Esta semana contamos con la colaboración de Joaquín Argüello Urroz, estudiante de 3º del Grado en Literatura y Escritura Creativa. Él es el autor de este relato, en el que la inquietud y el sentimiento se condensan en una taza de té…
Me encontraba yo saboreando el tierno aroma de sábado por la tarde cuando escuché delicados toques en la puerta. Dejé la taza sobre la mesa y fui a ver quién llamaba. Eché un vistazo por la ranura del correo—mi puerta no tiene mirilla—y vi las caderas del vecino, que ha formado conmigo la costumbre de honrar la hora del té. Mario es un hombre de estatura
baja, cabello platinado y unos ojos negros profundos; ese día llevaba en una mano un libro y en la otra un envase de gelatina. Pronto tomó asiento. Me senté en el sillón de terciopelo verde de la sala y lo vi abrir el libro. ¿Sabes qué es curioso?, me dijo. Que hay cuerdas vocales, pero no hay cuerdas consonantes. Creo que padece algún tipo de demencia. Lo miré con seriedad reflexiva y le ofrecí la taza. Sin duda hay algo fascinante en ese desarraigo de la realidad, todo un mundo, toda una historia. Como un relámpago vi de pronto el rostro de mi esposa, y su voz cayó áspera sobre mí.
—Mario, ¿te perdiste de nuevo?
Como un relámpago se fue también. Yo miré a Mario, que ahora se encontraba afanado con los ojos metidos en su lectura. Ese era un libro que yo había leído y releído muchas veces ya. Podría decir, incluso, que me sé perfectamente la trama y las pequeñas historias que nacen de ella, y hasta sería capaz de citar con exactitud algunas de las frases que mejor resuenan en sus páginas.
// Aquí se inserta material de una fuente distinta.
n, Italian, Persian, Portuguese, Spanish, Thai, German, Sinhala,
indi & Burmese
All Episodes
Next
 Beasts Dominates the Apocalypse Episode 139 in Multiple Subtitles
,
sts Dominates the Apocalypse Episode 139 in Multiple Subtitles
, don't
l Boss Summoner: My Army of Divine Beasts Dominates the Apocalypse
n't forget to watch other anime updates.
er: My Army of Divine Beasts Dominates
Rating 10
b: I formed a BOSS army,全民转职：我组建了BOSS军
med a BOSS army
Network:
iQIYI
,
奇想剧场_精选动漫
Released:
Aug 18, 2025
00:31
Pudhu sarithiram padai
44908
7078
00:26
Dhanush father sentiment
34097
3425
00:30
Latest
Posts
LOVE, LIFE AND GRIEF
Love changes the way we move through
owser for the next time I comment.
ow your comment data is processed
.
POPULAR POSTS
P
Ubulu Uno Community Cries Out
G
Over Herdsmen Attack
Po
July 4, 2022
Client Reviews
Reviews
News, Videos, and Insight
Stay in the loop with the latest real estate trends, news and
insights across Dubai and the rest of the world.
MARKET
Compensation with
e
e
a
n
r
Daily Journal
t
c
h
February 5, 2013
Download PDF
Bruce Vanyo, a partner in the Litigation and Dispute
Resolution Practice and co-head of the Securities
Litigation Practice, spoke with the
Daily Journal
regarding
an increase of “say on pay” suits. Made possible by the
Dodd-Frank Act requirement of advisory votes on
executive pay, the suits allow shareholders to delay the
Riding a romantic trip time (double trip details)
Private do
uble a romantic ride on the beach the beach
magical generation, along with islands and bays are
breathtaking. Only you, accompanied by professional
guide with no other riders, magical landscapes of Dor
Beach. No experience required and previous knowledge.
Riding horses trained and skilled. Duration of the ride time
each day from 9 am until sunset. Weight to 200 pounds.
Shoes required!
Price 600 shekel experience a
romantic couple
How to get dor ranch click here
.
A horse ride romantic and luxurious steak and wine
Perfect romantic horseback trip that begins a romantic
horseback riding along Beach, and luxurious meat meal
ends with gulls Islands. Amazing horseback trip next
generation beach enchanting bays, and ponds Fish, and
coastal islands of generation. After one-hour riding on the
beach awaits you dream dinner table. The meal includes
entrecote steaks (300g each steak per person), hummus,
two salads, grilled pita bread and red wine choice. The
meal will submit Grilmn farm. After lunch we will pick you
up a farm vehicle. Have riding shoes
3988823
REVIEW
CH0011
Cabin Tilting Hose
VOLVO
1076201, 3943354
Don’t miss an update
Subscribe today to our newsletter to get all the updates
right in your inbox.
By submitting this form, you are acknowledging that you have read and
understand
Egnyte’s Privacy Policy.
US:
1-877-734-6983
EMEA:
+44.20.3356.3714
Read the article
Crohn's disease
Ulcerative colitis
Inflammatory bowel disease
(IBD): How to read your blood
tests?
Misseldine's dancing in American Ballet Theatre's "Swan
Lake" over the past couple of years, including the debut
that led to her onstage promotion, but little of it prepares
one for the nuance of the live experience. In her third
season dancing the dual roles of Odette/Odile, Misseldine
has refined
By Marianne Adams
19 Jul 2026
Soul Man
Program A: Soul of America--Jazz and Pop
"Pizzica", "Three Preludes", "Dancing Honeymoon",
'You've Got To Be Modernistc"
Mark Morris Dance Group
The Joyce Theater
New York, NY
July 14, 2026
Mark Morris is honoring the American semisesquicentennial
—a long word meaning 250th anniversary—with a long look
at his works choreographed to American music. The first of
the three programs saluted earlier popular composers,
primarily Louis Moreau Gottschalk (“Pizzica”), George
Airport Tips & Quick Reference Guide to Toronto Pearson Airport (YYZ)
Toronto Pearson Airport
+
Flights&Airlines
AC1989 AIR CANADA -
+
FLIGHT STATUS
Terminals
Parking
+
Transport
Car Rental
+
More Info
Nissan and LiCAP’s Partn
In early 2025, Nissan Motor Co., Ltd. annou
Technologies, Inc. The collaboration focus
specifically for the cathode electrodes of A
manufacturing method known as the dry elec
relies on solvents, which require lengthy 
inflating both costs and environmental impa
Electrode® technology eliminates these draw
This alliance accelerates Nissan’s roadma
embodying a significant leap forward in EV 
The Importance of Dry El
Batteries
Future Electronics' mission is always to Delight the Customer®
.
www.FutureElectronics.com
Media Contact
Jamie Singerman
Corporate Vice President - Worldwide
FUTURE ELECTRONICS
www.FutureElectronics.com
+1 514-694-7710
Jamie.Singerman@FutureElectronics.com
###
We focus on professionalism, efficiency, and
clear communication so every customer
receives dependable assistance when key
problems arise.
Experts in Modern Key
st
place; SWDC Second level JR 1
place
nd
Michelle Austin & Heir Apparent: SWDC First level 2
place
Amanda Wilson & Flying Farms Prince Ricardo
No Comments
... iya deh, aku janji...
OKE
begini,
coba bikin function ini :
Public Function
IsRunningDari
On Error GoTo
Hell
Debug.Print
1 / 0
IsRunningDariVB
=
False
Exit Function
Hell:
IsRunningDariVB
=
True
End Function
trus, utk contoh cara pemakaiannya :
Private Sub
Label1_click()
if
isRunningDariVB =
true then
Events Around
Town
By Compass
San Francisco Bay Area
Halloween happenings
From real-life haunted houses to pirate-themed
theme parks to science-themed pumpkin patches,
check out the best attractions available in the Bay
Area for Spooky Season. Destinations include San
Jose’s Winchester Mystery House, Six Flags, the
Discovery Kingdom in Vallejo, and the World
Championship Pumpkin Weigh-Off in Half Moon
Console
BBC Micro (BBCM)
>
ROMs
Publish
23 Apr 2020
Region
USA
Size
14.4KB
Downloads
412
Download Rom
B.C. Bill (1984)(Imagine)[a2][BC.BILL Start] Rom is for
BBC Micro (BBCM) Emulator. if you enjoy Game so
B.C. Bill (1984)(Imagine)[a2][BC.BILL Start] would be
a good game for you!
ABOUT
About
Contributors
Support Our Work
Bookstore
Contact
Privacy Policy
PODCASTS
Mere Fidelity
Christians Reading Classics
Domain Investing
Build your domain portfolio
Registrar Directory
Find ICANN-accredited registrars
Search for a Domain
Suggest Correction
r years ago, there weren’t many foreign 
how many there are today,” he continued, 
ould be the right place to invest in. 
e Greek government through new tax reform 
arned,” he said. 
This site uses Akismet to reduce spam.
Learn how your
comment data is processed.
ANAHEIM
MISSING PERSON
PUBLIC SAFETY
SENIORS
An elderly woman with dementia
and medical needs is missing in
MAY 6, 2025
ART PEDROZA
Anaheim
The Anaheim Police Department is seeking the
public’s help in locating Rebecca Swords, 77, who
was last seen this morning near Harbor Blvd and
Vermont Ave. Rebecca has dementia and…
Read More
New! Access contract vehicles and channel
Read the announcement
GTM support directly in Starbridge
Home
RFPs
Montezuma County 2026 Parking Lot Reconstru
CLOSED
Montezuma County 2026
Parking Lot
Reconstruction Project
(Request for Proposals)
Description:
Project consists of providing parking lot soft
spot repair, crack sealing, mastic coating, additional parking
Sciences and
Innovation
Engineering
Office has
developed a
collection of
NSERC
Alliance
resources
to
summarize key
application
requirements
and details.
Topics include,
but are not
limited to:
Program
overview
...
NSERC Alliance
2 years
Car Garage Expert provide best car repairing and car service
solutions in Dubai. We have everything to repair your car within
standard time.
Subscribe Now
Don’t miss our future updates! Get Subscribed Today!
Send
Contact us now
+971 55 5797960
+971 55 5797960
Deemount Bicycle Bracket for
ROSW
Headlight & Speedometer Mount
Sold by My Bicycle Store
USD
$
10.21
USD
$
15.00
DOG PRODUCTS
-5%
En vista de que Mario se veía ya bien avanzado en la lectura, no tuve reparo en arrojarle una. Y dije, con cierto sentimiento de complicidad serena, “el que no tiene memoria, se hace una de papel”. Lo miré y él me miró, y me correspondió con una sonrisa antes de volver a depositar su atención en la novela. La complicidad que le ofrecí volvió a mí como un eco, como un círculo que yo comencé a trazar y él terminó de cerrar. Esa es una de las razones por las que me gusta pasar tiempo con Mario.
Contento de saborear la gentil convivencia que me ofrecía mi vecino, estiré el brazo para dar un sorbo al té. No solo estaba frío ya el té, sino que apenas quedaba algo en la taza. Me extrañó, pues hacía un momento apenas que lo había servido, y yo no había tomado nada aún. Alguien se lo había estado bebiendo frente a mis narices, porque yo no había sido. Tampoco Mario podía haberlo hecho, apenas se había despegado de su libro, y él bebía de su propia taza. Llamé a mi mujer.
Rápidamente llegó ella, con el rostro preocupado, y secándose las manos húmedas en el delantal.
—¿Qué pasa? ¿Estás bien? ¿Necesitas algo?
—Alguien se tomó mi té.
—Habrás sido vos mismo.
—No fui yo, Martina.
—¿Quién más podría haberse tomado tu té?
Vi a Mario, que a su vez me miraba desde el sillón. Y sentí vergüenza. —Estuviste aquí hace un segundo, lo recuerdo. Decime, ¿vos te tomaste mi té?
—Vengo de la cocina.
—¿Quién se lo tomó, pues, si no fuiste vos, ah? No le vas a echar la culpa a Mario.
Ella me miró como quien no tiene nada qué decir.
—Respóndeme.
Entonces ella parecía estar avergonzada también.
—¡Respóndeme, mujer!
—Basta, papá, tranquilo, por favor.
Se echó a llorar. De súbito sentí que algo andaba mal, y abrí los brazos hacia ella. Se me arrojó encima e incrementó su llanto.
—Discúlpame, si querés puedo hacerte más té—me dijo, descompuesta. Traté de calmarla, pero con el afán de acallar su angustia me vi de repente impedido por una aflicción que salía de mí mismo, me brotó en el estómago y fue subiendo. Pronto la sentí en el gaznate, y cuando me di cuenta se me estaba derramando por los ojos, aún más incontrolable que la de ella. No supe por qué lloraba, así como no sé por qué llora todas las noches cuando me acuesta. Pero me di cuenta entonces de que tampoco sabía quién era la mujer que se aferraba a mí, solo que ella me abrazaba, así como me abraza todas las noches cuando me acuesto, y a veces yo lloro también. De pronto recordé que el vecino seguía ahí, y volví hacia él la mirada. Ahora él también lloraba, y me miraba, con una mujer aferrada a él. Me miraba acongojado desde el alto sillón de terciopelo verde.